The ruse would culminate in a public execution at Smithfield in London, but Roose wasn't the only one to end up in hot water. Per Britannica, Henry had multiple people boiled for treason during his reign. It was a horrific way to feed into an ever hungry monarch's paranoia. But in a twist that would have made Henry's blood boil, the crimson liquid flowing through his own veins may have poisoned his mind and contributed to the ill health he experienced before death.

Did Henry have a blood feud with himself?
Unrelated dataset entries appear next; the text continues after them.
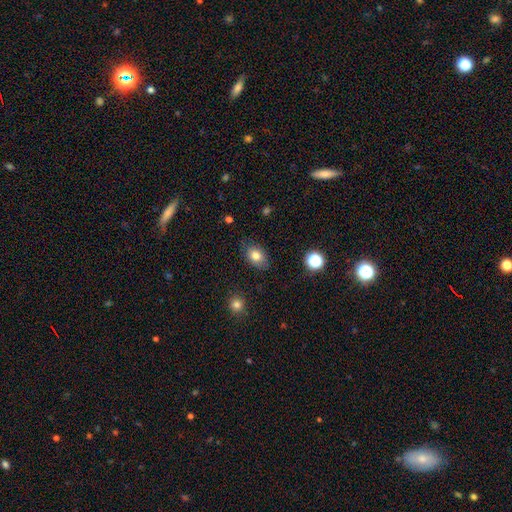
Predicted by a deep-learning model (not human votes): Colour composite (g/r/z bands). It shows a smooth galaxy with no disk features (79%) that is in between round and cigar-shaped (76%). Merging: none (81%).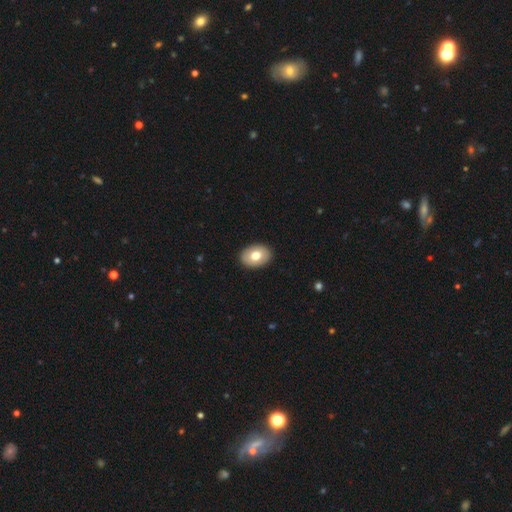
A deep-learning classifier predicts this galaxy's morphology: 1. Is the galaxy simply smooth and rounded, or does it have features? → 74% smooth, 19% featured or disk, 7% star or artifact.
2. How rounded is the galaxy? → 76% in between, 23% round, 1% cigar-shaped.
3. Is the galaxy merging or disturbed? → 91% none, 6% minor disturbance, 2% major disturbance, 1% merger.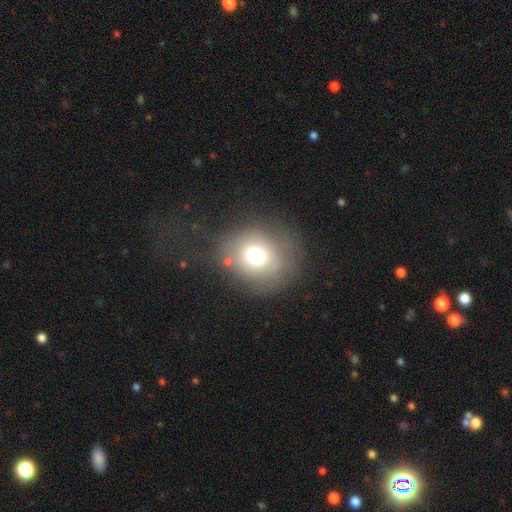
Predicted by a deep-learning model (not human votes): Smooth or featured?
  - smooth: 66% *
  - star or artifact: 18%
  - featured or disk: 16%
How rounded?
  - round: 78% *
  - in between: 21%
  - cigar-shaped: 1%
Merging?
  - none: 67% *
  - minor disturbance: 16%
  - major disturbance: 13%
  - merger: 4%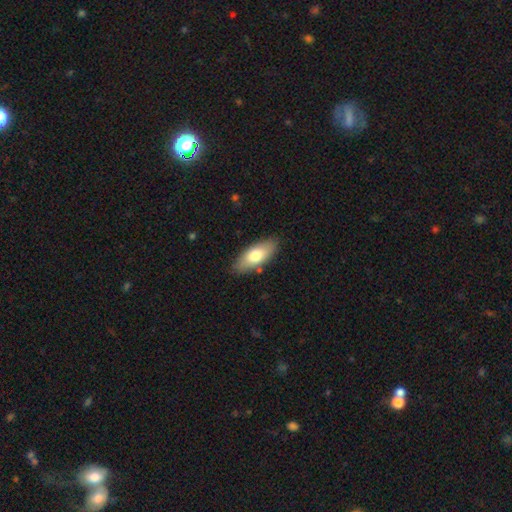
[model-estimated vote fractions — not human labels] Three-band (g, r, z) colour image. It shows a smooth galaxy with no disk features (73%) that is in between round and cigar-shaped (81%). Merging: none (85%).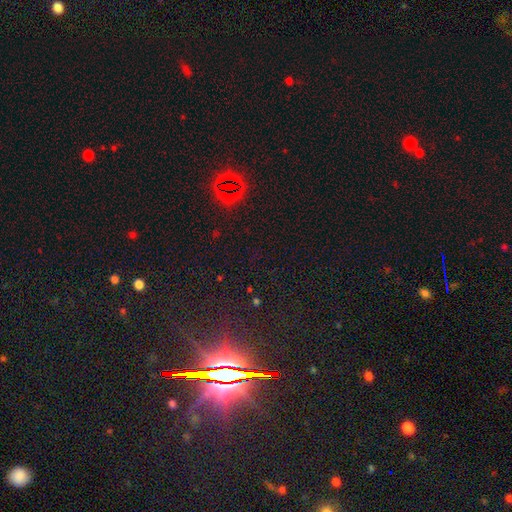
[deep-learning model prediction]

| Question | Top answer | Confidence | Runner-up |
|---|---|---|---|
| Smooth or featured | star or artifact | 76% | smooth (17%) |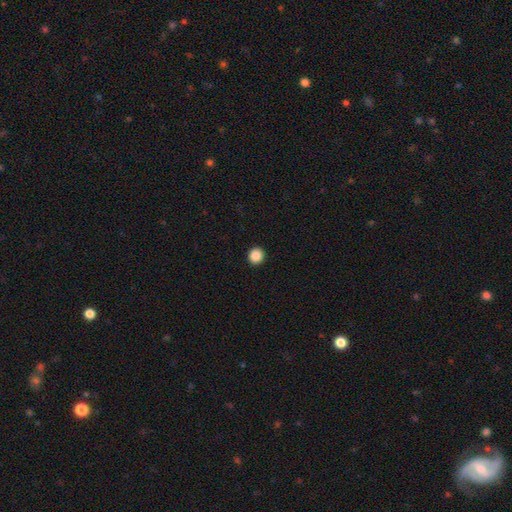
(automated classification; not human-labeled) This appears to be a smooth galaxy with no disk features (88%) that is round (93%). Merging: none (94%).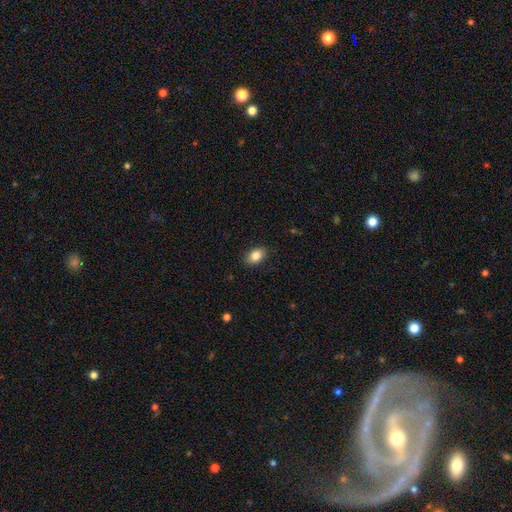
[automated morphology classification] Smooth or featured?
  - smooth: 85% *
  - star or artifact: 8%
  - featured or disk: 7%
How rounded?
  - in between: 84% *
  - round: 15%
  - cigar-shaped: 1%
Merging?
  - none: 87% *
  - minor disturbance: 9%
  - major disturbance: 2%
  - merger: 1%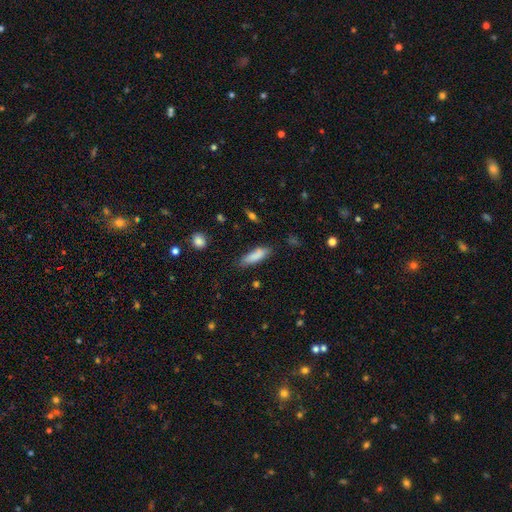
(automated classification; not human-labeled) Q: Smooth or featured?
A: smooth (85%); runner-up: featured or disk (9%)
Q: How rounded?
A: cigar-shaped (52%); runner-up: in between (46%)
Q: Merging?
A: none (75%); runner-up: minor disturbance (19%)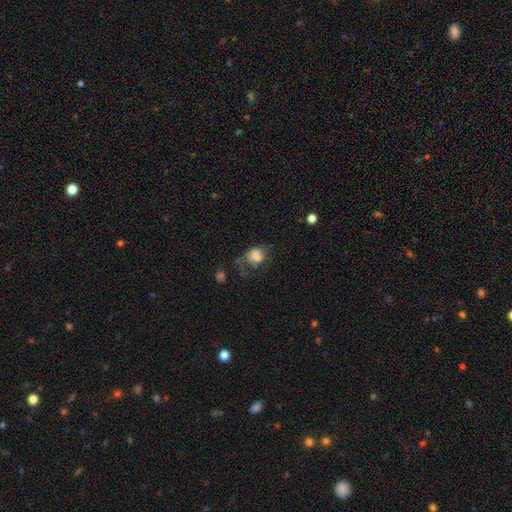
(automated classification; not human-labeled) smooth 68%, featured or disk 21%, star or artifact 12%. Down the decision tree: how rounded — in between (54%); merging — major disturbance (43%).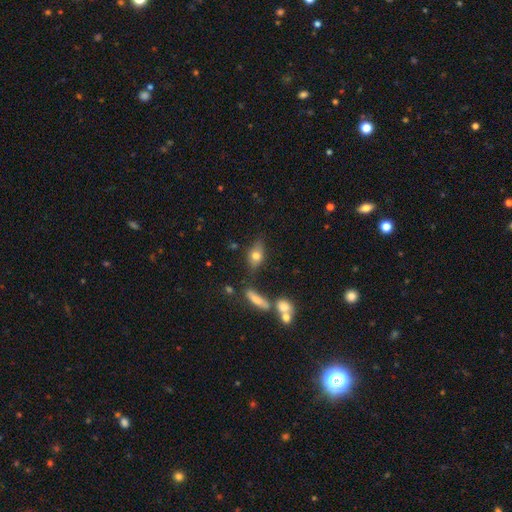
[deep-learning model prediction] A smooth galaxy with no disk features (70%) that is in between round and cigar-shaped (76%).

Vote fractions:
- Smooth or featured? smooth: 70% / featured or disk: 20% / star or artifact: 10%
- How rounded? in between: 76% / round: 13% / cigar-shaped: 11%
- Merging? none: 65% / minor disturbance: 19% / merger: 9% / major disturbance: 7%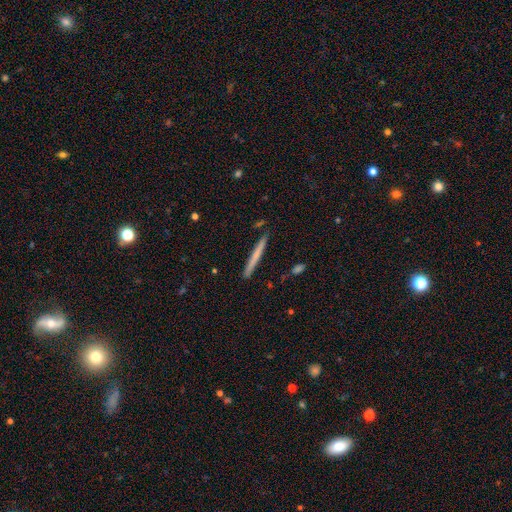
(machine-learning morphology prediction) Q: Smooth or featured?
A: smooth (54%); runner-up: featured or disk (40%)
Q: How rounded?
A: cigar-shaped (97%); runner-up: in between (2%)
Q: Merging?
A: none (90%); runner-up: minor disturbance (7%)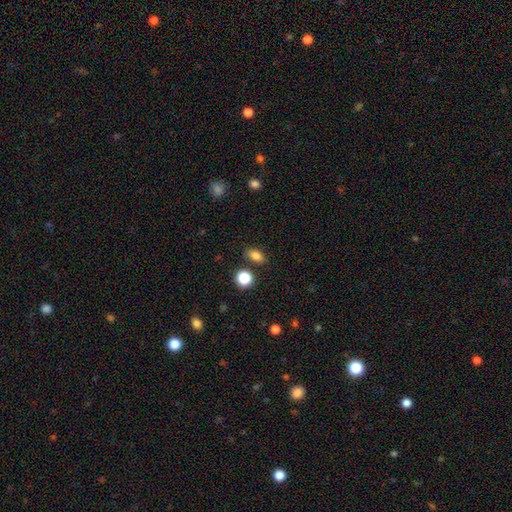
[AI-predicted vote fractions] The model was most divided on "how rounded": in between: 79%, round: 18%, cigar-shaped: 3%. More confident: smooth or featured — smooth (82%); merging — none (79%).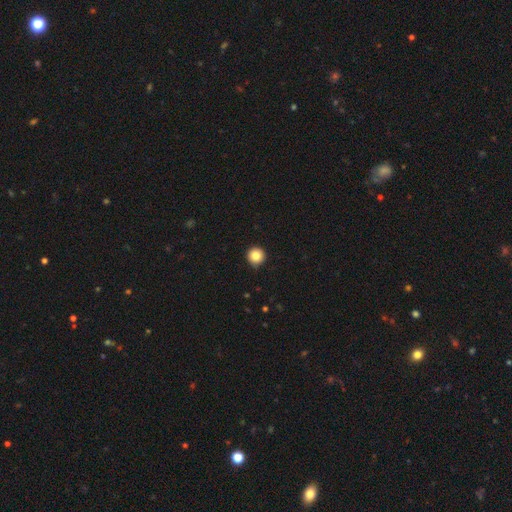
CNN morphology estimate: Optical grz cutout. It shows a smooth galaxy with no disk features (84%) that is round (96%). Merging: none (92%).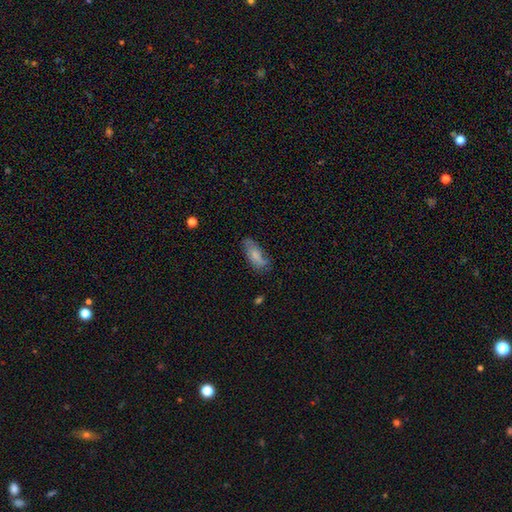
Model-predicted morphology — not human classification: smooth-or-featured: smooth: 74% | featured or disk: 19% | star or artifact: 7%
  how-rounded: in between: 80% | cigar-shaped: 18% | round: 2%
  merging: none: 60% | minor disturbance: 29% | major disturbance: 8% | merger: 3%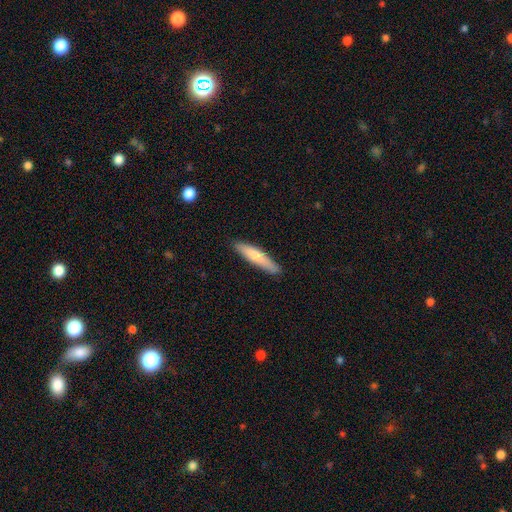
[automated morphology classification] A smooth galaxy with no disk features (76%) that is cigar-shaped (87%). Merging: none (88%).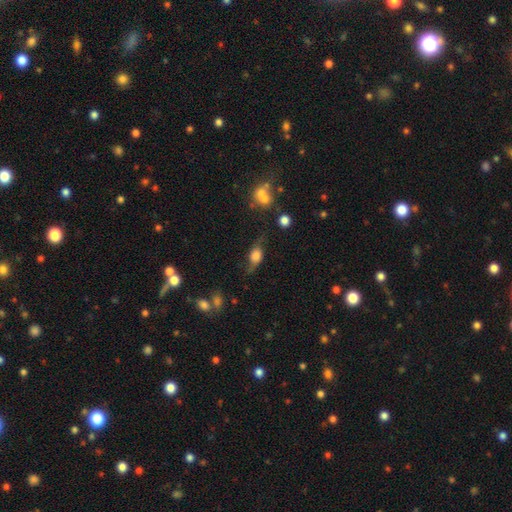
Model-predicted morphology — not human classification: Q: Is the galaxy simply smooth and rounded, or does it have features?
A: featured or disk — 49%.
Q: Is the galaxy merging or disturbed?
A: none — 56%.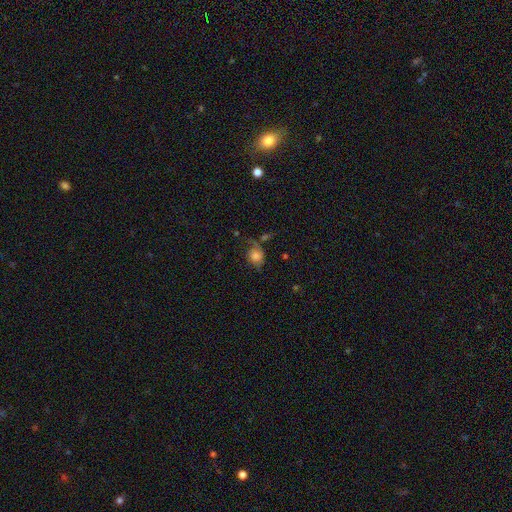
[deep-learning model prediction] Smooth or featured? smooth (53%)
How rounded? round (58%)
Merging? none (46%)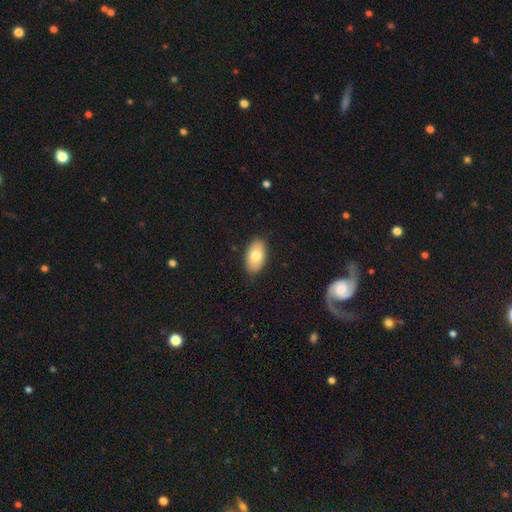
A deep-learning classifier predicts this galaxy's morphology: smooth-or-featured: smooth: 77% | featured or disk: 17% | star or artifact: 7%
  how-rounded: in between: 94% | round: 4% | cigar-shaped: 2%
  merging: none: 87% | minor disturbance: 10% | major disturbance: 2% | merger: 1%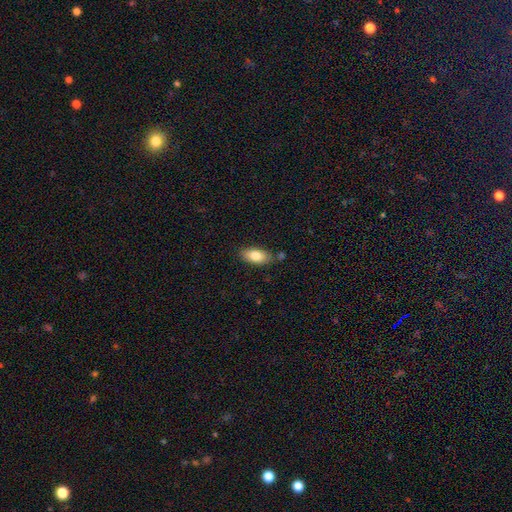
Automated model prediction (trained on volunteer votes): Morphology: type=smooth (82%); roundness=in between (90%); merging=none (79%).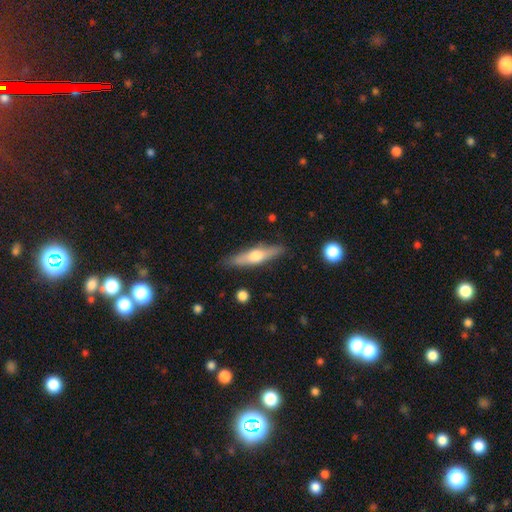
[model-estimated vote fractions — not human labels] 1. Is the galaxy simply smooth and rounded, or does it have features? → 50% featured or disk, 45% smooth, 6% star or artifact.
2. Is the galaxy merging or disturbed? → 85% none, 11% minor disturbance, 2% major disturbance, 2% merger.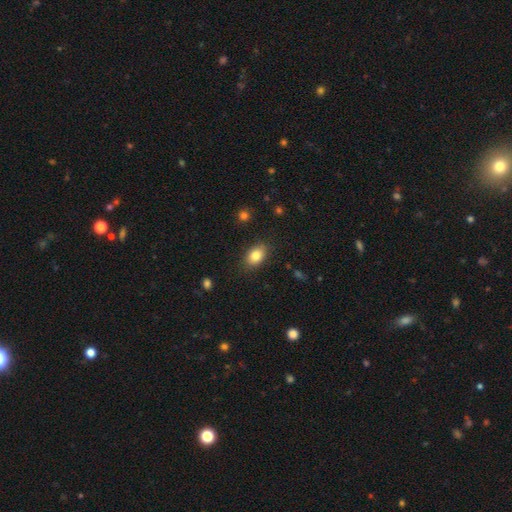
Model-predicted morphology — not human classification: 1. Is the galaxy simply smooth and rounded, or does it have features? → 83% smooth, 9% star or artifact, 8% featured or disk.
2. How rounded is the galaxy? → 82% in between, 17% round, 1% cigar-shaped.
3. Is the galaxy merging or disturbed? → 85% none, 11% minor disturbance, 3% major disturbance, 1% merger.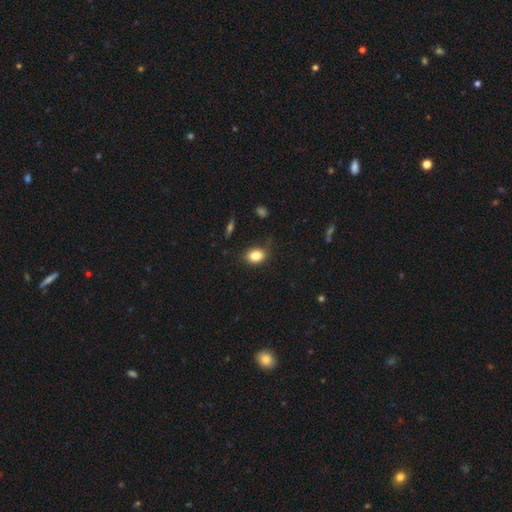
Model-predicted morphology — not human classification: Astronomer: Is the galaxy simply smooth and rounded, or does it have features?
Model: smooth — 84%.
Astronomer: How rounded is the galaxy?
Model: in between — 68%.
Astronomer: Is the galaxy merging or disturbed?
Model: none — 75%.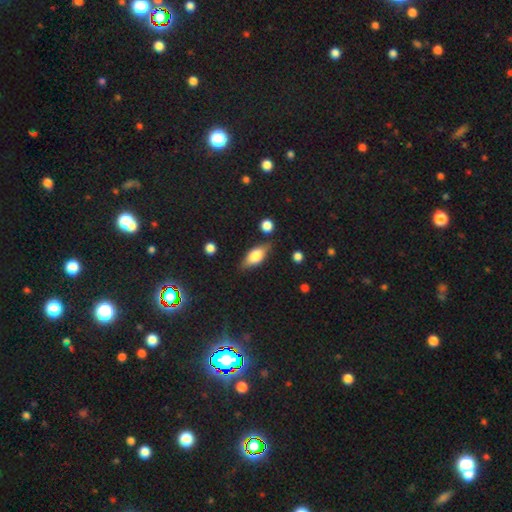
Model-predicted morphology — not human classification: smooth 65%, featured or disk 27%, star or artifact 8%. Down the decision tree: how rounded — in between (79%); merging — none (77%).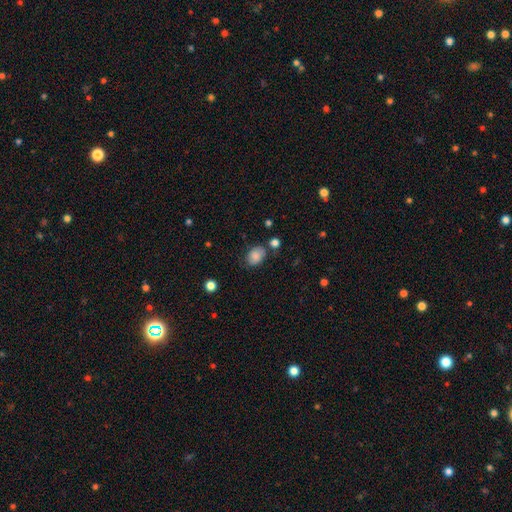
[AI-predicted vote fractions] A smooth galaxy with no disk features (82%) that is in between round and cigar-shaped (72%).

Vote fractions:
- Smooth or featured? smooth: 82% / featured or disk: 9% / star or artifact: 9%
- How rounded? in between: 72% / round: 27% / cigar-shaped: 1%
- Merging? none: 68% / minor disturbance: 20% / merger: 7% / major disturbance: 6%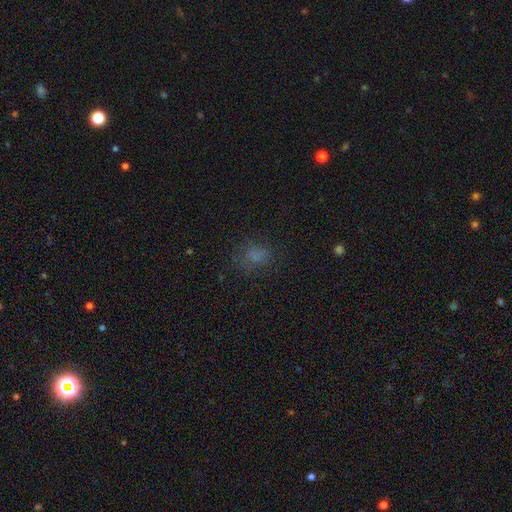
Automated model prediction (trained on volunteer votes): Smooth or featured?
  - smooth: 70% *
  - star or artifact: 20%
  - featured or disk: 9%
How rounded?
  - round: 50% *
  - in between: 49%
  - cigar-shaped: 1%
Merging?
  - none: 70% *
  - minor disturbance: 17%
  - major disturbance: 11%
  - merger: 2%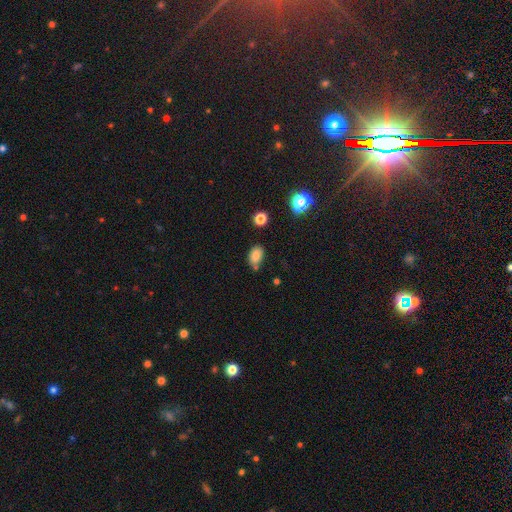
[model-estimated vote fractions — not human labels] Q: Smooth or featured?
A: smooth (80%); runner-up: star or artifact (12%)
Q: How rounded?
A: in between (86%); runner-up: round (13%)
Q: Merging?
A: none (71%); runner-up: minor disturbance (18%)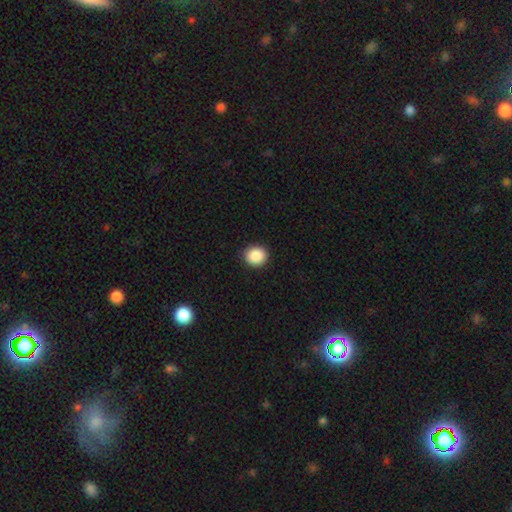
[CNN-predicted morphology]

Royal Museums Greenwich writes that Henry died of "natural causes" in 1547. But by that time he was on his last leg. The other leg was shot long ago because of a jousting injury. When his remaining good leg kicked the bucket, Henry was a sadistic tyrant who may have weighed as much as 400 pounds. According to History, bioarchaeologist Catrina Banks Whitley and anthropologist Kyra Kramer have suggested that the king's sinister blimpiness stemmed from McLeod syndrome, a genetic malady that afflicts people whose blood contains a so-called "Kell antigen," a protein that triggers immune responses and causes reproductive failure with non-Kell positive partners. Though it sounds like it should turn you into an immortal swordsman, McLeod syndrome may have literally driven Henry insane and made it difficult for him to sire children with his six wives. Because it also weakens muscles, it could have also rendered the king immobile, contributing to his deadly weight gain.